Yeah, it’s the best there is but it does get pretty verbose, and lacks portable ways to express things that would otherwise be doable and useful.
The syntax is terrible, but the worst, in my opinion, is that it’s not closed under composition, which makes it a royal PITA to write complex queries in.
Oh, huh. That’s a fascinating high-level point that I haven’t heard before.
Do I understand that you mean you can’t combine queries and be guaranteed that the result is valid? I’m having trouble thinking of an example offhand… of course, if you mean that the result may have unacceptable performance, I completely agree. :)
Thank you for clarifying! I didn’t think of sharding as a requirement. You’re right that a well-designed resource will not tempt its users into ruin. :-)

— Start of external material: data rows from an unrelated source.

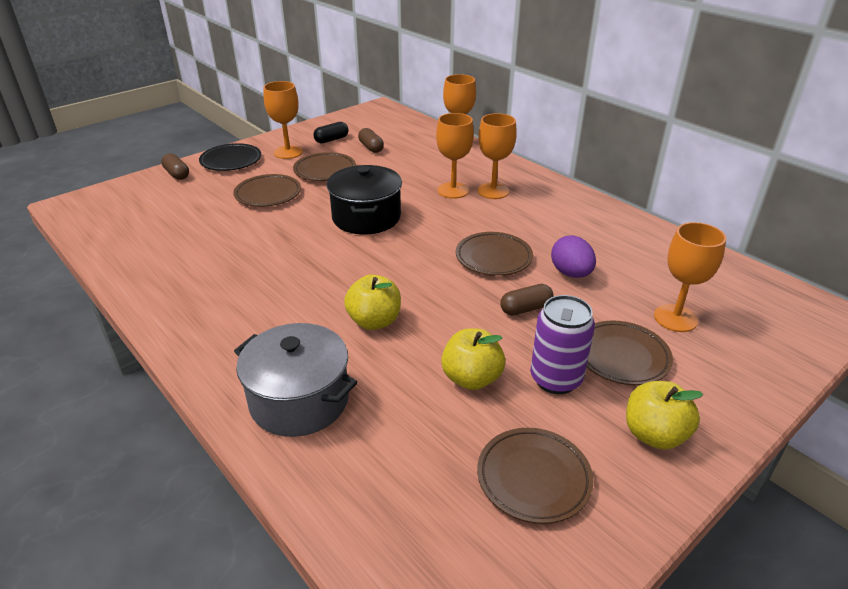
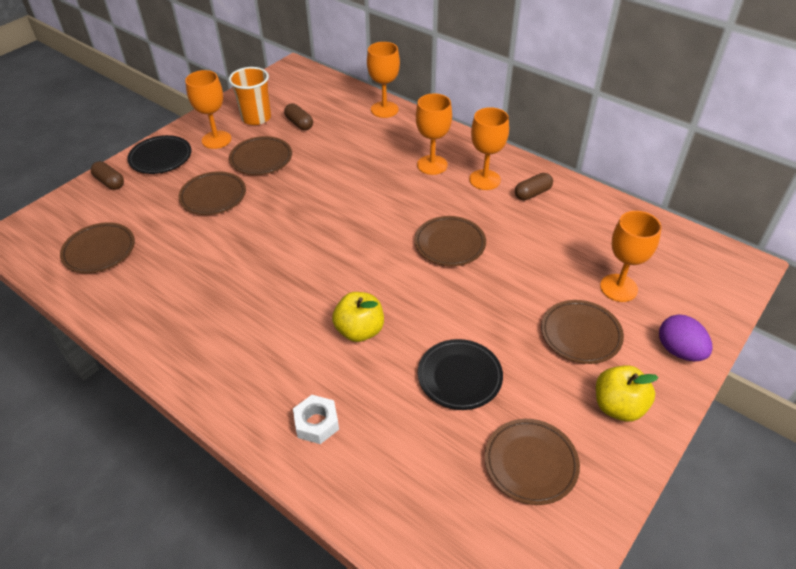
camera: 10 degrees left, 10 degrees up
(143, 225) = (99, 251): none -> brown plate
(299, 400) = (316, 423): grey pot -> white nut
(331, 140) = (256, 118): black capsule -> orange cup
(366, 217) = (319, 213): black pot -> none
(453, 190) = (394, 169): orange goblet -> orange goblet (484, 180)
(471, 378) = (459, 377): yellow apple -> black plate
(525, 309) = (490, 297): brown capsule -> brown capsule (532, 193)
(555, 379) = (530, 366): purple can -> none
(571, 273) = (522, 252): purple egg -> purple egg (679, 351)

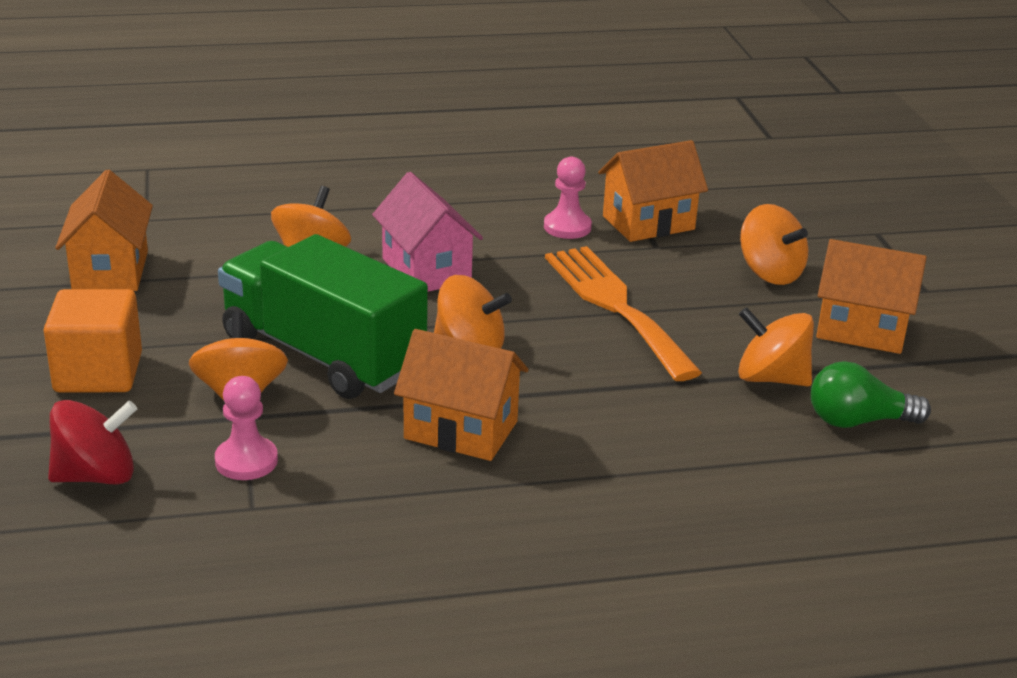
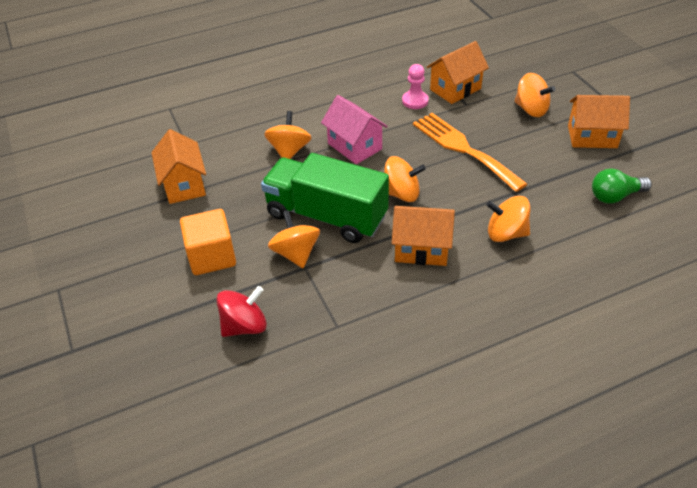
camera: 10 degrees left, 15 degrees up
(246, 461) = (320, 296): pink pawn -> none
(771, 378) = (561, 178): orange spinning top -> orange spinning top (506, 233)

Could you point me at any resources for describing the difficulty you describe, or a good resource for how it works cleanly with UUIDs?
Problems with monotonically increasing integer keys:
Thanks for clarifying and pointing these out.
Is number one only an availability thing? It would seem that to save a record in the first place the database would be available, so I’m not sure I understand what you mean.
Number two makes sense, though PEBKAC might apply more than blaming the existence of the key. I will agree with another comment in this thread that a well-designed resource or system should not leave that sort of bad use available.
A surrogate key is one which is not derivable from the data being stored; a UUID or auto-incrementing integer, for instance. A natural key is often most readily expressed as several columns, and SQL makes multi-column joins a tremendous pain in the ass. I dislike the former because it implies something about the data that isn’t necessarily true. I dislike the latter because SQL is terrible.
A natural key is more brittle in the face of schema changes too. Surrogate keys are more resistant to change.
If the primary key is generated on a remote system (say, an event) and pushed to a central location, then monotonically increasing integer keys are a nightmare to work with. You can put an integer on it, but now you have two primary keys.
Basically, if your system is distributed, a central primary key authority becomes a terrible bottleneck or a source of hideous complexity. UUIDs save a lot of effort.